━━━━━ SEITENTEXT ━━━━━

Das Gespräch über die tieferen Grundlagen unserer Gesellschaft geht oft unter in den vielen Nachrichten über die globalen Ereignisse und Sorgen über die Folgen unserer vielfältigen Krisen. Wie können wir existenzielle Fragen des Heiligen in einen offenen Diskurs einbringen? Und warum ist das wichtig? Wir haben fünf Menschen, die sich mit lebensnaher, gesellschaftsverändernder Spiritualität beschäftigen, gefragt:

Braucht das Heilige einen Platz in unserem öffentlichen Raum?

Ursula Seghezzi, Religionswissenschaftlerin und Naturritualleiterin und Leiterin des uma institut.

Meine Antwort ist einfach: ja, dringender denn je! An unserem uma institut forschen, erproben und unterrichten wir seit 20 Jahren, wie gesellschaftliche Transformation wirklich funktionieren könnte. Die Ursache für die heutige Misere liegt in zweierlei Trennungen. Das eine ist die Abtrennung von der Natur bis hin zu einer »Naturvergessenheit«. Transformation kann daher nur gelingen, wenn wir uns auf innige, freundschaftliche Weise neu mit der Natur und allen Wesen verbinden. Die dringend notwendigen neuen Ideen tauchen dann in Co-Kreation mit der Natur auf, schenken Lebendigkeit und machen uns freier vom eingeübten Konsum.

Das andere ist die Abtrennung vom Spirituellen bis hin zu einer »Heiligenvergessenheit«. Wirklich neue Ideen tauchen ja nur aus einem radikal offenen Raum aus, in dem sich das Ego in ein mehr-als-menschliches Bewusstsein weitet. Die Kombination davon ist »Naturmystik« und schon lange mein eigener spiritueller Weg. Es ist eine Heiligkeit, die sehr geerdet ist, kein Glaubensgebäude verlangt und auf der natürlichen Erfahrung des Eingebettet-Seins des Menschen in das große Gewebe des Lebens basiert.

Diese »Heiligkeit« ist für viele moderne Menschen sehr einfach nachvollziehbar und entspricht ihrer Sehnsucht nach Tiefe. Immer öfter wirke ich darum als »spirituelle Begleiterin gesellschaftlicher Transformationsprozesse«. So kommen das Heilige und die Kraft der Naturrituale mehr und mehr in den öffentlichen Raum und zu Akteur*innen des Wandels.

Alexander Poraj,Religionswissenschaftler, Zen-Meister und spiritueller Leiter des Benediktushofes Holzkirchen.

━━━━━ GELIEFERTE ZEILEN ━━━━━

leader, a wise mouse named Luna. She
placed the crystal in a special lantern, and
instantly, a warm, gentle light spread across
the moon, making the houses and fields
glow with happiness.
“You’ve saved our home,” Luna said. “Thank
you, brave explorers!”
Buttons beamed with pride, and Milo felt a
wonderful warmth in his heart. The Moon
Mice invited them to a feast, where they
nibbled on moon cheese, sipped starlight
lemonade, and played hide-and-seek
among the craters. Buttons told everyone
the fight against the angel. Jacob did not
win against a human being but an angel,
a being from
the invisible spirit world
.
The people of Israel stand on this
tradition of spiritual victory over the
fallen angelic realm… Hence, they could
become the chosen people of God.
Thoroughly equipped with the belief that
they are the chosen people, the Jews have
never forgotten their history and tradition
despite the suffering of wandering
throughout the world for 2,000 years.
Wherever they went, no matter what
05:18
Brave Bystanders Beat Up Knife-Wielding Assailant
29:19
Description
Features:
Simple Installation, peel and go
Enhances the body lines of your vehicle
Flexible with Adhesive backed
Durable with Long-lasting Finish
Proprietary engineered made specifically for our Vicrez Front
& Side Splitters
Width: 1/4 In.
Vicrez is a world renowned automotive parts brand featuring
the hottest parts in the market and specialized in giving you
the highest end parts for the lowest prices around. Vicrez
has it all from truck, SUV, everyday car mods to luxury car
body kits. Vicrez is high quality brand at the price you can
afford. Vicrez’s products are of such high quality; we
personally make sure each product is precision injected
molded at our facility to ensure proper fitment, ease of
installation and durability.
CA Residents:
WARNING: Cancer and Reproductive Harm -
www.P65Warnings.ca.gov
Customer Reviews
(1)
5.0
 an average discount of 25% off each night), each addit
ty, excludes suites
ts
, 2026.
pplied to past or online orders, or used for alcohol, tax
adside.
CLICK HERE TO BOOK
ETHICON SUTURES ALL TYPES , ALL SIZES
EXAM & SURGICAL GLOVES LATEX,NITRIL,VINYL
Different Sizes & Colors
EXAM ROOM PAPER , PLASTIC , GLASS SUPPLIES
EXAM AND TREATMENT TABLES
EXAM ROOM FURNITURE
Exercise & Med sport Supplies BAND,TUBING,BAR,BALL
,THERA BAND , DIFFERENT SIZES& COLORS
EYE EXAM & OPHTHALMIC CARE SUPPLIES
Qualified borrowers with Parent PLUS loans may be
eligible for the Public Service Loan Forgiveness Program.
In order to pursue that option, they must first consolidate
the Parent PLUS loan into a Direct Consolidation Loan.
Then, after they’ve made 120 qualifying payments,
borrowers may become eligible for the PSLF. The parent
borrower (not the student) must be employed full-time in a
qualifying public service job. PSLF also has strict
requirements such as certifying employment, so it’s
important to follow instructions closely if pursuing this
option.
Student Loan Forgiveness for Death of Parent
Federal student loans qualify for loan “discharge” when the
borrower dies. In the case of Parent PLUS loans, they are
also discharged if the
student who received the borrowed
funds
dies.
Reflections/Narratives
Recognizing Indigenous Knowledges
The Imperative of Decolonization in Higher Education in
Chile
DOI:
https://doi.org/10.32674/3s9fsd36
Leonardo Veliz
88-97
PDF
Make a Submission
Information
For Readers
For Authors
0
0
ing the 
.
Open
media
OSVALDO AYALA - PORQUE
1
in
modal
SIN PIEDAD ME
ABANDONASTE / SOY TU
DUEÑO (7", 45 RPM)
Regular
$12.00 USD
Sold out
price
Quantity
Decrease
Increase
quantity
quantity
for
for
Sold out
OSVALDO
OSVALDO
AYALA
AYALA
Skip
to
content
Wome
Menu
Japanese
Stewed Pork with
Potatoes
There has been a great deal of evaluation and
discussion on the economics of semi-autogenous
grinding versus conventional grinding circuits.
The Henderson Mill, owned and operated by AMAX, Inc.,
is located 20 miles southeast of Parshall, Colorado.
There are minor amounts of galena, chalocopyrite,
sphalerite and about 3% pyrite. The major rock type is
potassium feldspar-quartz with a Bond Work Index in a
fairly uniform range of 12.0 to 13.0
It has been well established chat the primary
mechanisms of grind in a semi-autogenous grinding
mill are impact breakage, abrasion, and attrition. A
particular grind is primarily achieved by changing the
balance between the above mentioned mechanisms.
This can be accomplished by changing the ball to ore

━━━━━

-- AUFTRAG A --
Beantworte diese Fragen zum Seitentext:
(i) Wie vielen Menschen wurde laut Einleitung die Frage gestellt?
(ii) Seit wie vielen Jahren forscht, erprobt und unterrichtet man am uma institut?
(iii) Wovon ist Alexander Poraj spiritueller Leiter?
-- AUFTRAG B --
Gib den Seitentext von „Das andere ist“ bis „Akteur*innen des Wandels.“ wortgetreu wieder.

-- ANTWORT A --
(i) Fünf Menschen.
(ii) Seit 20 Jahren.
(iii) Vom Benediktushof Holzkirchen.

-- ANTWORT B --
Das andere ist die Abtrennung vom Spirituellen bis hin zu einer »Heiligenvergessenheit«. Wirklich neue Ideen tauchen ja nur aus einem radikal offenen Raum aus, in dem sich das Ego in ein mehr-als-menschliches Bewusstsein weitet. Die Kombination davon ist »Naturmystik« und schon lange mein eigener spiritueller Weg. Es ist eine Heiligkeit, die sehr geerdet ist, kein Glaubensgebäude verlangt und auf der natürlichen Erfahrung des Eingebettet-Seins des Menschen in das große Gewebe des Lebens basiert.

Diese »Heiligkeit« ist für viele moderne Menschen sehr einfach nachvollziehbar und entspricht ihrer Sehnsucht nach Tiefe. Immer öfter wirke ich darum als »spirituelle Begleiterin gesellschaftlicher Transformationsprozesse«. So kommen das Heilige und die Kraft der Naturrituale mehr und mehr in den öffentlichen Raum und zu Akteur*innen des Wandels.